# another 'will these fish eat my shrimp' question



## atclarkson (Jan 22, 2009)

My Boraras urophthalmoides... will they eat little shrimplets? Theres a little guy that made it along with the adults that has survived, but what about newborns? The tank is well planted, but not real grown in. 


The fish are nuts at feeding time, VERY tame the other 23 hours and 55 minutes of the day. Altho they seem more active now that I put the powerhead in and theres more water movement (I think the activeness is them chasing stuff floating in the water)


----------



## ameekplec. (May 1, 2008)

Maybe, probably. Depends on how big the shrimplets are. I'd be guessing that if they're anymore than a week old, no.

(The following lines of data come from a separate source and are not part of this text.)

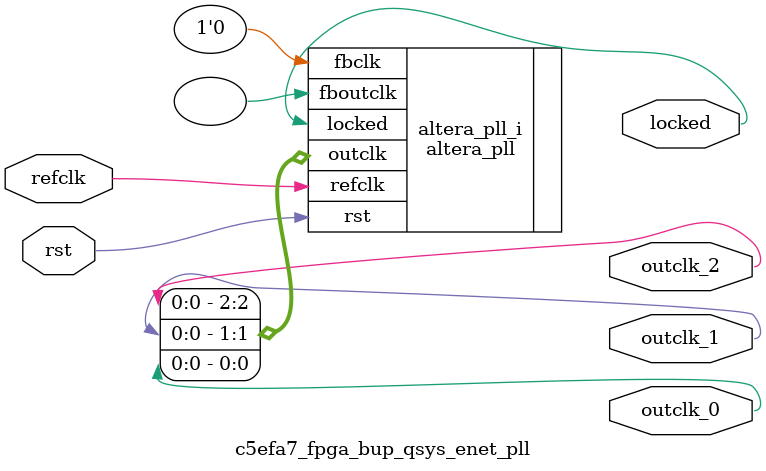
<source format=v>
`timescale 1ns/10ps
module  c5efa7_fpga_bup_qsys_enet_pll(

	// interface 'refclk'
	input wire refclk,

	// interface 'reset'
	input wire rst,

	// interface 'outclk0'
	output wire outclk_0,

	// interface 'outclk1'
	output wire outclk_1,

	// interface 'outclk2'
	output wire outclk_2,

	// interface 'locked'
	output wire locked
);

	altera_pll #(
		.fractional_vco_multiplier("false"),
		.reference_clock_frequency("50.0 MHz"),
		.operation_mode("normal"),
		.number_of_clocks(3),
		.output_clock_frequency0("125.0 MHz"),
		.phase_shift0("0 ps"),
		.duty_cycle0(50),
		.output_clock_frequency1("25.0 MHz"),
		.phase_shift1("0 ps"),
		.duty_cycle1(50),
		.output_clock_frequency2("2.5 MHz"),
		.phase_shift2("0 ps"),
		.duty_cycle2(50),
		.output_clock_frequency3("0 MHz"),
		.phase_shift3("0 ps"),
		.duty_cycle3(50),
		.output_clock_frequency4("0 MHz"),
		.phase_shift4("0 ps"),
		.duty_cycle4(50),
		.output_clock_frequency5("0 MHz"),
		.phase_shift5("0 ps"),
		.duty_cycle5(50),
		.output_clock_frequency6("0 MHz"),
		.phase_shift6("0 ps"),
		.duty_cycle6(50),
		.output_clock_frequency7("0 MHz"),
		.phase_shift7("0 ps"),
		.duty_cycle7(50),
		.output_clock_frequency8("0 MHz"),
		.phase_shift8("0 ps"),
		.duty_cycle8(50),
		.output_clock_frequency9("0 MHz"),
		.phase_shift9("0 ps"),
		.duty_cycle9(50),
		.output_clock_frequency10("0 MHz"),
		.phase_shift10("0 ps"),
		.duty_cycle10(50),
		.output_clock_frequency11("0 MHz"),
		.phase_shift11("0 ps"),
		.duty_cycle11(50),
		.output_clock_frequency12("0 MHz"),
		.phase_shift12("0 ps"),
		.duty_cycle12(50),
		.output_clock_frequency13("0 MHz"),
		.phase_shift13("0 ps"),
		.duty_cycle13(50),
		.output_clock_frequency14("0 MHz"),
		.phase_shift14("0 ps"),
		.duty_cycle14(50),
		.output_clock_frequency15("0 MHz"),
		.phase_shift15("0 ps"),
		.duty_cycle15(50),
		.output_clock_frequency16("0 MHz"),
		.phase_shift16("0 ps"),
		.duty_cycle16(50),
		.output_clock_frequency17("0 MHz"),
		.phase_shift17("0 ps"),
		.duty_cycle17(50),
		.pll_type("General"),
		.pll_subtype("General")
	) altera_pll_i (
		.outclk	({outclk_2, outclk_1, outclk_0}),
		.locked	(locked),
		.fboutclk	( ),
		.fbclk	(1'b0),
		.rst	(rst),
		.refclk	(refclk)
	);
endmodule


</source>
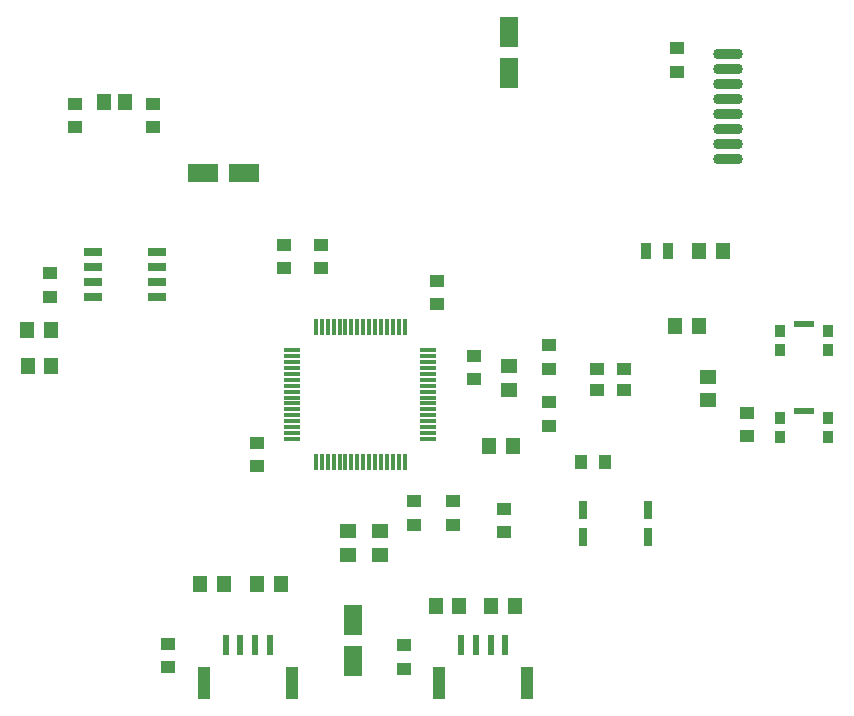
<source format=gtp>
G04*
G04 #@! TF.GenerationSoftware,Altium Limited,Altium Designer,25.8.1 (18)*
G04*
G04 Layer_Color=8421504*
%FSLAX44Y44*%
%MOMM*%
G71*
G04*
G04 #@! TF.SameCoordinates,96B50244-D1D5-4C2D-93FB-96D2E815F5E8*
G04*
G04*
G04 #@! TF.FilePolarity,Positive*
G04*
G01*
G75*
%ADD17R,1.2500X1.0000*%
%ADD18R,1.4750X0.3000*%
%ADD19R,0.3000X1.4750*%
%ADD20R,1.5250X0.6500*%
%ADD21R,1.0000X1.2500*%
%ADD22R,0.9000X1.0000*%
%ADD23R,1.3000X1.1000*%
%ADD24R,1.7000X0.5500*%
%ADD25R,1.2000X1.4500*%
%ADD26O,2.5400X0.9000*%
%ADD27R,1.6000X2.5000*%
%ADD28R,0.6000X1.7000*%
%ADD29R,2.5000X1.6000*%
%ADD30R,1.0000X2.7000*%
%ADD31R,0.7000X1.6000*%
%ADD32R,1.4500X1.2000*%
%ADD33R,1.1500X1.4500*%
%ADD34R,0.9500X1.4000*%
D17*
X731520Y522130D02*
D03*
X806450Y712310D02*
D03*
X930910Y520860D02*
D03*
X939800Y642780D02*
D03*
X631190Y855820D02*
D03*
X652780Y979330D02*
D03*
X718820D02*
D03*
X829310Y879950D02*
D03*
X861060D02*
D03*
X1016000Y636430D02*
D03*
X972820Y642620D02*
D03*
X1054100Y726600D02*
D03*
X1221740Y737710D02*
D03*
X990600Y765970D02*
D03*
X958850Y829470D02*
D03*
X1054100Y774860D02*
D03*
X1162050Y1026320D02*
D03*
Y1046320D02*
D03*
X958850Y849470D02*
D03*
X990600Y785970D02*
D03*
X972820Y662620D02*
D03*
X939800Y662780D02*
D03*
X930910Y540860D02*
D03*
X718820Y999330D02*
D03*
X829310Y859950D02*
D03*
X631190Y835820D02*
D03*
X806450Y692310D02*
D03*
X731520Y542130D02*
D03*
X652780Y999330D02*
D03*
X1054100Y794860D02*
D03*
X1016000Y656430D02*
D03*
X1221740Y717710D02*
D03*
X1054100Y746600D02*
D03*
X861060Y859950D02*
D03*
D18*
X836700Y720610D02*
D03*
X951460Y770610D02*
D03*
Y775610D02*
D03*
Y715610D02*
D03*
X836700D02*
D03*
X951460Y720610D02*
D03*
Y725610D02*
D03*
Y730610D02*
D03*
Y735610D02*
D03*
Y740610D02*
D03*
Y745610D02*
D03*
Y750610D02*
D03*
Y755610D02*
D03*
Y760610D02*
D03*
Y765610D02*
D03*
Y780610D02*
D03*
Y785610D02*
D03*
Y790610D02*
D03*
X836700D02*
D03*
Y785610D02*
D03*
Y780610D02*
D03*
Y775610D02*
D03*
Y770610D02*
D03*
Y765610D02*
D03*
Y760610D02*
D03*
Y755610D02*
D03*
Y750610D02*
D03*
Y745610D02*
D03*
Y740610D02*
D03*
Y735610D02*
D03*
Y730610D02*
D03*
Y725610D02*
D03*
D19*
X926580Y810490D02*
D03*
Y695730D02*
D03*
X861580Y810490D02*
D03*
X876580D02*
D03*
X901580D02*
D03*
X911580D02*
D03*
X906580D02*
D03*
X881580D02*
D03*
X856580D02*
D03*
X921580D02*
D03*
X931580Y695730D02*
D03*
X886580Y810490D02*
D03*
X916580D02*
D03*
X931580D02*
D03*
X896580D02*
D03*
X891580D02*
D03*
X871580D02*
D03*
X866580D02*
D03*
X856580Y695730D02*
D03*
X861580D02*
D03*
X866580D02*
D03*
X871580D02*
D03*
X876580D02*
D03*
X881580D02*
D03*
X886580D02*
D03*
X891580D02*
D03*
X896580D02*
D03*
X901580D02*
D03*
X906580D02*
D03*
X911580D02*
D03*
X916580D02*
D03*
X921580D02*
D03*
D20*
X667570Y873760D02*
D03*
Y861060D02*
D03*
Y835660D02*
D03*
Y848360D02*
D03*
X721810Y873760D02*
D03*
Y861060D02*
D03*
Y848360D02*
D03*
Y835660D02*
D03*
D21*
X1100930Y695960D02*
D03*
X1080930D02*
D03*
D22*
X1249500Y733170D02*
D03*
X1290500D02*
D03*
Y806830D02*
D03*
X1249500Y790830D02*
D03*
X1290500D02*
D03*
X1249500Y806830D02*
D03*
X1290500Y717170D02*
D03*
X1249500D02*
D03*
D23*
X1117670Y756810D02*
D03*
X1094670Y774810D02*
D03*
X1117670D02*
D03*
X1094670Y756810D02*
D03*
D24*
X1270000Y739420D02*
D03*
Y813080D02*
D03*
D25*
X1201260Y875030D02*
D03*
X1160940Y811530D02*
D03*
X1180940D02*
D03*
X1024730Y574040D02*
D03*
X957900D02*
D03*
X612300Y807720D02*
D03*
X612460Y777240D02*
D03*
X826610Y593090D02*
D03*
X758350D02*
D03*
X806610D02*
D03*
X1181260Y875030D02*
D03*
X1004730Y574040D02*
D03*
X977900D02*
D03*
X778350Y593090D02*
D03*
X632300Y807720D02*
D03*
X632460Y777240D02*
D03*
X1003460Y709930D02*
D03*
X1023460D02*
D03*
D26*
X1205230Y1028700D02*
D03*
Y952500D02*
D03*
Y965200D02*
D03*
Y977900D02*
D03*
Y990600D02*
D03*
Y1003300D02*
D03*
Y1016000D02*
D03*
Y1041400D02*
D03*
D27*
X1019810Y1025170D02*
D03*
X887730Y527330D02*
D03*
Y562330D02*
D03*
X1019810Y1060170D02*
D03*
D28*
X817580Y540930D02*
D03*
X1016970D02*
D03*
X1004470D02*
D03*
X991970D02*
D03*
X979470D02*
D03*
X805080D02*
D03*
X792580D02*
D03*
X780080D02*
D03*
D29*
X761010Y941070D02*
D03*
X796010D02*
D03*
D30*
X1035470Y508930D02*
D03*
X960970D02*
D03*
X836080D02*
D03*
X761580D02*
D03*
D31*
X1137480Y632390D02*
D03*
X1082480D02*
D03*
Y655390D02*
D03*
X1137480D02*
D03*
D32*
X1188720Y768190D02*
D03*
X883920Y637380D02*
D03*
Y617380D02*
D03*
X910590Y637380D02*
D03*
Y617380D02*
D03*
X1019810Y777080D02*
D03*
Y757080D02*
D03*
X1188720Y748190D02*
D03*
D33*
X694800Y1000760D02*
D03*
X676800D02*
D03*
D34*
X1155040Y875030D02*
D03*
X1136040D02*
D03*
M02*

</source>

The dwarf rasboras are so small I'm sure if you had anything bigger than a newborn shrimplet, it couldn't open it's mouth wide enough.

I noticed to with my CPDs that they enjoyed more flow (up to a point...).


----------



## atclarkson (Jan 22, 2009)

hmm. they do have mighty small mouths on em.

The one little guy has stayed out of their way, hopefully in the next couple weeks the tank grows in nice enough that they can hide!


What are CPD's?


----------



## FishyCracker (Feb 5, 2009)

I'd bet they would be able to eat it, especially if they are healthy & active. 

Their mouths may look very small but their eyes are big and then CHOMP! 

Those newborns are so tiny even your Rasboras should be able to eat them.


----------